Nowcaster de croissance mondiale
Sources: Unigestion, Bloomberg au 17.12.2018.

Pour commencer par l’économie américaine: elle montre un ralentissement important de sa croissance, principalement imputable à la consommation de biens durables qui a fortement diminué au cours des deux dernières semaines. Les secteurs du logement et des financières ont également été un frein, alors que les hausses de taux antérieures de la Fed se répercutent sur l’économie réelle. Il est important de garder à l’esprit que l’économie américaine semble toujours dépasser son potentiel actuel mais la chute abrupte de l’indice de diffusion est préoccupante. Seules les données sur l’emploi s’améliorent, bien que nettement en dessous de celles de fin novembre (aujourd’hui, environ 56% de ces données s’améliorent, contre environ 67% il y a deux semaines).

La situation dans la zone euro est également inquiétante. L’économie européenne est passée d’un niveau de croissance nettement supérieur à son potentiel à un rythme beaucoup plus faible. Dans le même temps, son indice de diffusion a encore diminué et 65% des données se détériorent, ce qui donne à penser que la zone euro devrait bientôt croître sous son potentiel de croissance, déjà relativement faible en comparaison avec les autres économies développées. Plusieurs facteurs expliquent ce ralentissement, entre l’incertitude pesant sur la croissance en Italie, le risque de guerre commerciale, en particulier pour les automobiles européennes, ou le ralentissement concomitant des marchés émergents, en particulier de la Chine. Et nous voyons clairement que la consommation de biens non durables, les prévisions de production et l’emploi ont considérablement ralenti ce mois-ci, se situant désormais à des niveaux compatibles avec une récession. Il n’est donc pas surprenant d’entendre Mario Draghi reconnaître que le curseur de la balance des risques pour la zone euro s’est déplacé pour indiquer un risque de baisse.

Enfin, la croissance en Chine a encore ralenti. Alors que le marché immobilier semble montrer des signes de reprise après les creux qu’il avait connus plus tôt dans l’année, la demande externe et les prévisions de production ont fortement diminué depuis fin novembre. Bien que moins spectaculaire, la croissance de la consommation et de l’emploi a également diminué.
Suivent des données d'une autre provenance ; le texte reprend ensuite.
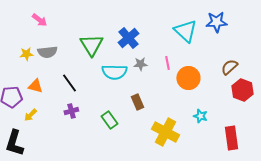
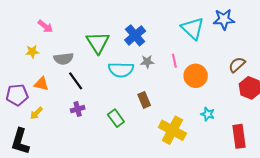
pink arrow: (39, 20) -> (45, 26), moved
gray semicircle: (47, 52) -> (64, 59), moved

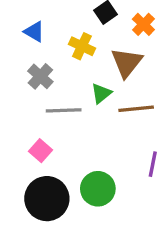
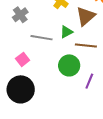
gray cross: (40, 76) -> (20, 15), moved
green circle: (98, 189) -> (69, 65), moved

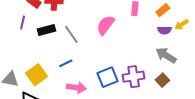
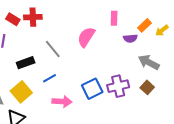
orange rectangle: (163, 10) -> (145, 25), moved
black rectangle: (46, 30) -> (26, 63), moved
purple semicircle: (164, 30) -> (130, 38), moved

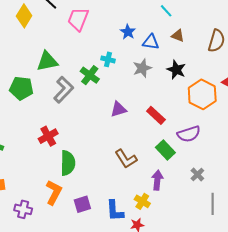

Manifestement, la guerre commerciale avec les États-Unis nuit à l’économie chinoise malgré les tentatives des décideurs politiques de neutraliser ses effets. L’indice de diffusion de la croissance chinoise est particulièrement préoccupant car, en l’espace de quelques semaines, il est passé de 60% de données positives à 60% de données en recul.

Le biais défensif est justifié

Nowcaster d’inflation mondiale
Sources: Unigestion, Bloomberg au 17.12.2018.

La dégradation des fondamentaux macroéconomiques s’ajoute à d’autres risques – erreur de politique monétaire, guerre commerciale et incertitude politique pour n’en nommer que quelques-uns – et plaide en faveur d’une allocation défensive. Il est également essentiel de trouver des couvertures efficaces dans ce contexte car les obligations ont clairement démontré leur capacité réduite de protection lors de baisse importante des marchés actions. Les expositions de change tactiques via le dollar américain peuvent entre autres jouer un rôle crucial à cet égard.